Danish painter Michael Ancher studied at Kongelige Akademi for de Skønne Kunster in Copenhagen. Settled in Skagen where he executed the majority of his paintings, Ancher was most noted for his ability to group large numbers of figures, treating each as a portrait in itself. Ancher's rather lackluster approach to color remarkably improved following a visit to the Kunsthistorisches Museum in Vienna (1882) where he was greatly impressed and influenced by the Dutch Old Masters. His wife Anna and daughter Helgar are also painters. Their home in Skagen is now a museum.
(b Rutsker, 9 June 1849; d Skagen, 19 Sept 1927). He studied at the Kongelige Akademi for de Skønne Kunster, Copenhagen (1871–5), where his teachers Wilhelm Marstrand and Frederik Vermehren encouraged his interest in genre painting. He first visited Skagen in 1874 and settled there in 1880, having found that subject-matter drawn from local scenery was conducive to his artistic temperament.
In "Will He Manage to Weather the Point?" (1880; Copenhagen, Kon. Saml.) several fishermen stand on the shore, evidently watching a boat come in. The firmly handled composition focuses on the group of men (the boat itself is invisible); each figure is an individual portrait that captures a response to the moment.

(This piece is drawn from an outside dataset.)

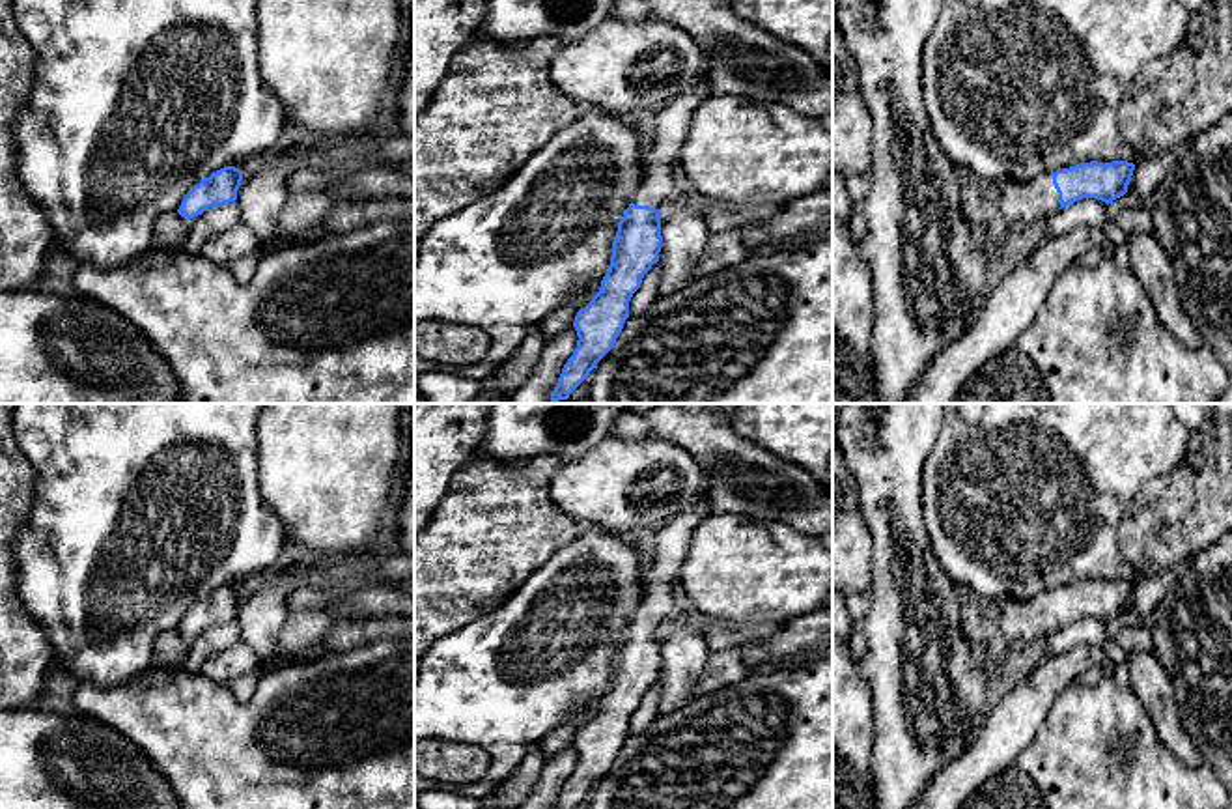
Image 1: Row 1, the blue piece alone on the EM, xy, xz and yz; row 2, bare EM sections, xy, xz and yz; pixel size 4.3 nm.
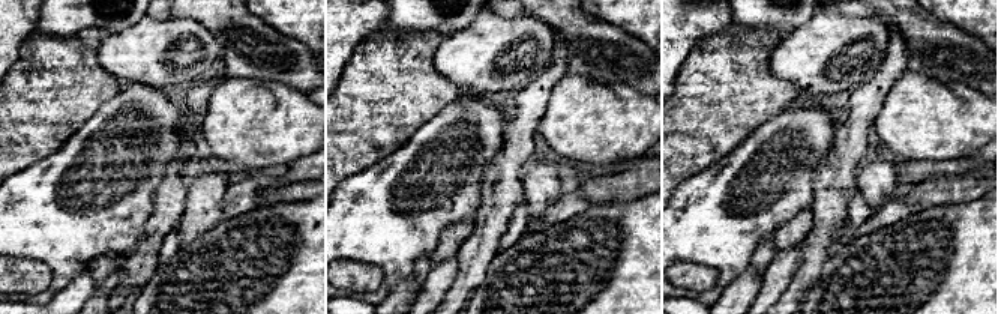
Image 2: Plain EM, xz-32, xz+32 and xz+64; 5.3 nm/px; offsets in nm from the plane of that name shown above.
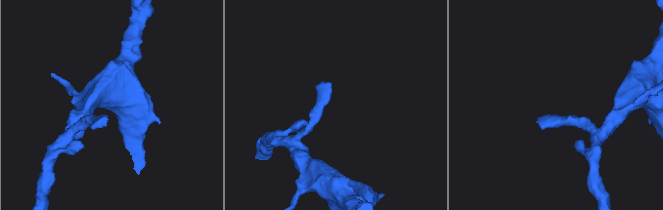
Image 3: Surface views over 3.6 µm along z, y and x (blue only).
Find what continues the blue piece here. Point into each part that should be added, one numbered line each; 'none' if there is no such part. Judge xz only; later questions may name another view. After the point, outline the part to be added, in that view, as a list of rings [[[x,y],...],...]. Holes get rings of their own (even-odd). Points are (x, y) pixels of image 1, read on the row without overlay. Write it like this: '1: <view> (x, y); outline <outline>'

Ancher’s skill at grouping large numbers of figures with heroic monumentality compensates for his lackluster color sense. A change in his use of color is noticeable in the works produced after an influential visit to Vienna in 1882; he was deeply impressed by the Dutch Old Masters at the Kunsthistorisches Museum, especially the Vermeers. Their effect on his painting can be seen in the Sick Girl (1883), a subject he repeated three times (Copenhagen, Stat. Mus. Kst; Skagen, Skagens Mus.; Copenhagen, Hirschsprungske Saml.).